Ruth Bader Ginsburg, her face now lit up in 20,000 tampons
Well, well, well, what woman wouldn't aspire to have one of these?
We can't stop looking at the inspiring artwork at the newly opened Hotel Zena, conceptualized by @DDA__Inc! Check out this portrait of the late Justice Ruth Bader Ginsburg using 20,000 hand-painted tampons! https://t.co/fvkWHROAVB #RBG #hotelnews #hoteldesign pic.twitter.com/kODlhagDWY
— Boutique Design (@BoutiqueDesign) October 9, 2020
It's the late Supreme Court Justice Ruth Bader Ginsburg, with her image done up in 20,000 "sustainable and organic" tampons at a newly revamped old motel now called Hotel Zena. That's not a joke, I did a deep dive into the two artists' statements and that's what one of them, Andrea Sheehan, actually said. The entire art collection, complete with a wall of fame featuring Angela Davis, Rigoberta Menchu, Jane Fonda and other icons of the left, as well as women who married their way into money such as Melinda Gates and Michelle Obama, can be viewed here and here. But the tampon art is getting all the attention.
She added:
"We then brought on our longtime collaborator, Julie Coyle, who began experimenting with different tampon types to gauge stability. She and her team then created the speciality pegboard filled with nearly 20,000 hand-painted tampons of the 'notorious' RBG, notorious for her fearless, and often humorous and controversial, advocacy of women."
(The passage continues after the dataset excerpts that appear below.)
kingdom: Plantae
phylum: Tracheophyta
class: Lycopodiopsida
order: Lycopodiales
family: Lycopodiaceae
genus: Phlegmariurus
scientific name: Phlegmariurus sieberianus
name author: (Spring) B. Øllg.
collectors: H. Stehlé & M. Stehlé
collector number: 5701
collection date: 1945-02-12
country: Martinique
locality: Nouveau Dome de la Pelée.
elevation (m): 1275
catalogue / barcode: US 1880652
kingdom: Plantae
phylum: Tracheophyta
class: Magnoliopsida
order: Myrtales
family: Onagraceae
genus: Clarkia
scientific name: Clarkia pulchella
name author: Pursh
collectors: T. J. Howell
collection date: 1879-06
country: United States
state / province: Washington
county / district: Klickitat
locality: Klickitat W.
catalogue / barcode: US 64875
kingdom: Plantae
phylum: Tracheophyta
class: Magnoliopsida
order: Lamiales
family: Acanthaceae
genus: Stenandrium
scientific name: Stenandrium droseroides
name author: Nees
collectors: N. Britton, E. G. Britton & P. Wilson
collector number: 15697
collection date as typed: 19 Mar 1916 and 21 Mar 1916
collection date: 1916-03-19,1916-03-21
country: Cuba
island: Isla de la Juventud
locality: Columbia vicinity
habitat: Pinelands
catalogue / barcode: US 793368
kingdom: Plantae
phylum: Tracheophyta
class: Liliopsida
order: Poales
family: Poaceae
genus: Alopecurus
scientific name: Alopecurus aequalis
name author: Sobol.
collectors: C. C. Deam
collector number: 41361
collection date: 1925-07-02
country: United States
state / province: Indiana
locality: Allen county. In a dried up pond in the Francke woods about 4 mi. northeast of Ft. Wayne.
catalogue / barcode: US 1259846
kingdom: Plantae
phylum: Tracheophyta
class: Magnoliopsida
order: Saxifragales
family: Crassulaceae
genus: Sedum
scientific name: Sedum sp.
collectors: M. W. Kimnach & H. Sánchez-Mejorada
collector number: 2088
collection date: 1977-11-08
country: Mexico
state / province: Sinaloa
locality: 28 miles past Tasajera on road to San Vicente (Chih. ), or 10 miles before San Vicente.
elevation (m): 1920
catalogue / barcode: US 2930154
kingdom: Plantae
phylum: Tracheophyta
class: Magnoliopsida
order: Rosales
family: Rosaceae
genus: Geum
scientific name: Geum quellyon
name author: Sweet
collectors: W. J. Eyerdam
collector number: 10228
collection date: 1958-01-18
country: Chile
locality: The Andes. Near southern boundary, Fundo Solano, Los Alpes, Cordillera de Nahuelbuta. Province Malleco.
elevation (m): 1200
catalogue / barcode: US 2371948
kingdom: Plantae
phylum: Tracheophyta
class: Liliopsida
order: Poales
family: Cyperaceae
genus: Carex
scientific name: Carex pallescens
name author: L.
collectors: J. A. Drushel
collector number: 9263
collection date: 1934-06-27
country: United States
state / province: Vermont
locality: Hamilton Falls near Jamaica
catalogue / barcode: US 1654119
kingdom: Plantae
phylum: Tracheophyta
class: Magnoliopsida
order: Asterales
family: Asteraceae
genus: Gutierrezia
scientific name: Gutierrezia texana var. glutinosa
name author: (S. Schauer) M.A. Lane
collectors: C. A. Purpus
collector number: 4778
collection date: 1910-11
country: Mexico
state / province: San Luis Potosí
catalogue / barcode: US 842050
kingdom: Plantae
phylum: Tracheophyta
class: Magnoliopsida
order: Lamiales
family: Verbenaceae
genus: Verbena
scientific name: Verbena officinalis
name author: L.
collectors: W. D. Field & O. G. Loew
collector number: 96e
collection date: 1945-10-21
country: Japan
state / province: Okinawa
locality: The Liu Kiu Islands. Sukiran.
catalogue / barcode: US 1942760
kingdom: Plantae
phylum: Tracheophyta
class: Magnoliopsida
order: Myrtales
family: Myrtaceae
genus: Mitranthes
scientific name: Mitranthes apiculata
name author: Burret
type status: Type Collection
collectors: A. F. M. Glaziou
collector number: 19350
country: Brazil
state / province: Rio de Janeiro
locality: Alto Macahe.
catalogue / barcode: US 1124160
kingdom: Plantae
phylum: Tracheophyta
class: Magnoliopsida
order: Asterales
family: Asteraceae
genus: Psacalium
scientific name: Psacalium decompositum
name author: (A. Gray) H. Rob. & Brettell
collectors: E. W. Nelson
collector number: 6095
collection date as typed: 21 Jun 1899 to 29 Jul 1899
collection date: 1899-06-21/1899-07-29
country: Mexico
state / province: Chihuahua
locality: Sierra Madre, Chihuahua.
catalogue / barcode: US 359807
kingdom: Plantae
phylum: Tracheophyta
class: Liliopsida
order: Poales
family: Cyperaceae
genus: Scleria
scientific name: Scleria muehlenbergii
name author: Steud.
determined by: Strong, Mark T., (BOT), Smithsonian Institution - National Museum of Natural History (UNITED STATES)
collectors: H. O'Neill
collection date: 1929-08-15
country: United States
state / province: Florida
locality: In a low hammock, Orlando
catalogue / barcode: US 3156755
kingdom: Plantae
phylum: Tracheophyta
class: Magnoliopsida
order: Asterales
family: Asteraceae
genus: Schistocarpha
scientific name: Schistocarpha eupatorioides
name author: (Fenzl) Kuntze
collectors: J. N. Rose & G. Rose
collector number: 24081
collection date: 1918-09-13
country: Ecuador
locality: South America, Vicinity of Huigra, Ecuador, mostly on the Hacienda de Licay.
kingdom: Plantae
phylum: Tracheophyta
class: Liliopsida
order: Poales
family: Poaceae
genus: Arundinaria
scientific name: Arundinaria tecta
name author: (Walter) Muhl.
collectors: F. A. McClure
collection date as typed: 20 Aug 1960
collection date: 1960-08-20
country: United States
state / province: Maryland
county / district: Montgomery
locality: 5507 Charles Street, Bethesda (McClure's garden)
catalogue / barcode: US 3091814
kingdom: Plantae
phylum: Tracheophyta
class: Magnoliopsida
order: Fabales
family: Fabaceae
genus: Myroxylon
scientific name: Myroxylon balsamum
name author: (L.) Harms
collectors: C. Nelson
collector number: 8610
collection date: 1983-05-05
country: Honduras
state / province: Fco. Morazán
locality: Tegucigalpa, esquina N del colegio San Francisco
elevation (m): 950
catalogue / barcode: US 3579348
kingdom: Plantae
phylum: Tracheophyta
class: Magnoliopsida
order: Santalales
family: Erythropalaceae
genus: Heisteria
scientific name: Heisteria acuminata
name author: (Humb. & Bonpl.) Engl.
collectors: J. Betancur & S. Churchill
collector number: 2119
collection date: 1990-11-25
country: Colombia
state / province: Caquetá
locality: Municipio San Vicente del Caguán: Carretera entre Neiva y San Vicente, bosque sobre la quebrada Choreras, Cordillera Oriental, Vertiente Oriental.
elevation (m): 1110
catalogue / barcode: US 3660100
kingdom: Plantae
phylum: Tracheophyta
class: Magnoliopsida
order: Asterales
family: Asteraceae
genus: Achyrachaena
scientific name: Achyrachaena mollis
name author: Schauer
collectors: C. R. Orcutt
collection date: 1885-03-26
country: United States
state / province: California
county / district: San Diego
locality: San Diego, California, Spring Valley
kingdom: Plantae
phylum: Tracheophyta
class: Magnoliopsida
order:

Just what any woman wants, tampon stability and her image up in tampons of various warm colors. Hand-painted, of course, as if this sort of thing could even be done by, to put it delicately, tampon usage, or else machine.
The artists claim it was done with 'utmost respect' with Sheehan claiming she got the idea after waking up with tampon ideas filling her head from a dream. But it's hard to think that even Ruth Bader Ginsburg would personally see it that way. She had a lot of traditional things about her and not just her friendship with the late Supreme Court Justice Antonin Scalia. She liked classical opera, not avant garde post-modern art. She wore an old-fashioned lace collar. Letting it all hang out, which is the leftist message in putting tampons in every viewer's face, is rather the opposite of that.
Why not use dirty dishrags, or used toilet paper? It'd make about as much sense. In art, context matters. This isn't really about honoring Ginsburg and how she preferred to present herself, it's about the left honoring the left and its shibboleths.
Legal Insurrection, which has an entertaining blog about this, notes that the left seems to be utterly obsessed with tampons, wearing them as earrings, placing them in men's rooms, demanding free ones, as well as coming up with the concept of 'tampon justice,' something I don't think I want to look up whatever it is. Tampons really excite the left.
As far as its art value goes, well, in the past, artists prided themselves on using the finest materials. You don't get junk paints, you save up and buy pure ones, because you need to have your works last. That concept goes out the windows with the entire composition of this as disposable, biodegradable tampons in Ruth Bader Ginsburg's face. Maybe the righties will say it serves her right for her political courtroom positions.